On Jun 22, 2009, at 7:03 PM, Amos Jeffries wrote:
On Mon, 22 Jun 2009 15:50:51 -0300, Alejandro Martinez
<amartinez@xxxxxxxxxxxxxx> wrote:
Amos, thanks for your reply.
The last question, how do youy estimate that time ??
Now there is a deep philosophical question. You would probably best
look up
research info to get an accurate answer. [...]
I realize that I'm jumping in late into this discussion, but I think
that the most productive route would be to look at the algorithms used
by website statistics programs which claim to report such things.
Basically: requests are broken into 3 sets: unprocessed, selected,
and
finished.
1) take request X as a starting point.
2) Then select all requests that have X as a referrer made within 30
seconds (user max attention span for page load time).
3) Repeat (2) until no more requests are added using referer info.
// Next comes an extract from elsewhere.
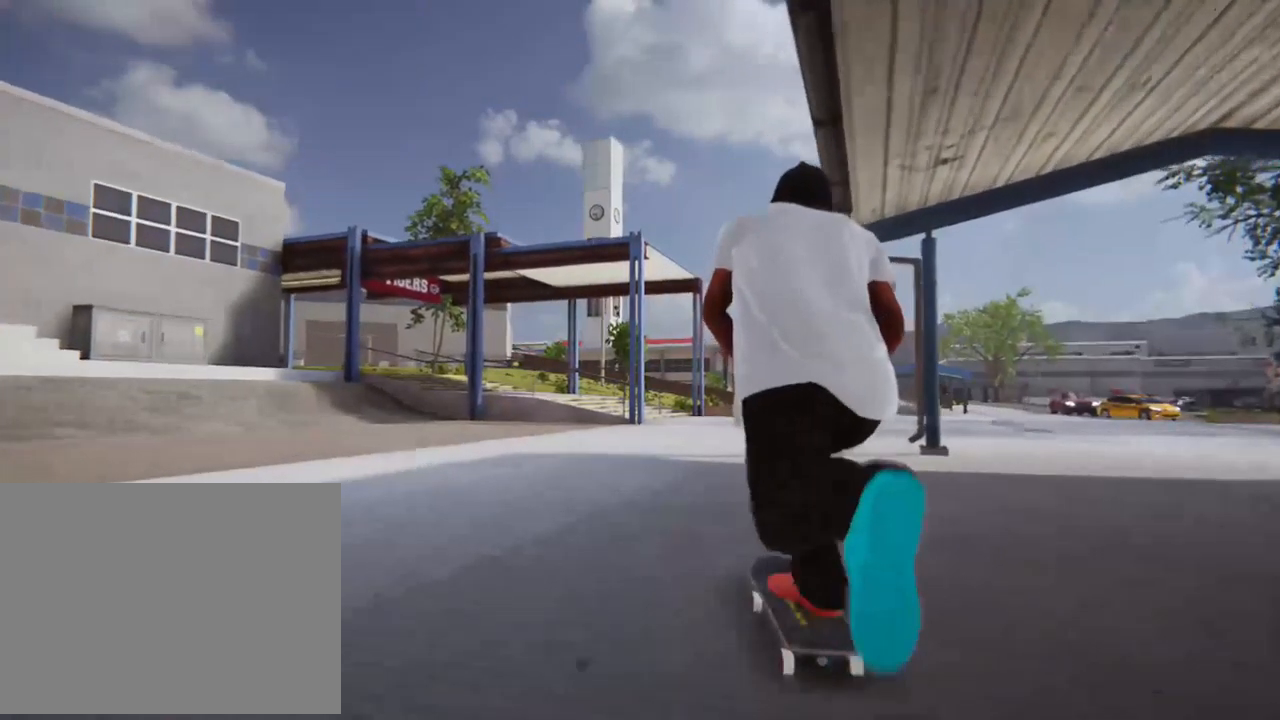
{"dt_ms": 503, "buttons": [], "left_stick": "center", "right_stick": "center"}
4) Then pick a timespan T and select all requests made from same IP
as X
within time T of the existing range.
5) shuffle the first request we started with in (1) into the finished
pile.
5) for each request now selected (4) go back and repeat (1)->(4) for X
being that selected request.
6) repeat steps (2)->(5) until there are no new requests to handle.
7) track the earliest and latest timestamp from all requests
processed in
the above. Your 'visitor time' for _one_ session is the difference
between
those two.
That seems plausible to me. Considering the wide spread use of NAT,
I'd recommend using User-agent along with IP in step 4.
I highly recommend finding an existing tool that does all this for
you.
Writing it from scratch is complicated at best and I'm sure I missed
some
complex issue out of my quick description above.
Agreed. And I think that the place to look for existing tools is in
various webstats programs.
Cheers,
-j
--
Jeffrey Goldberg http://www.goldmark.org/jeff/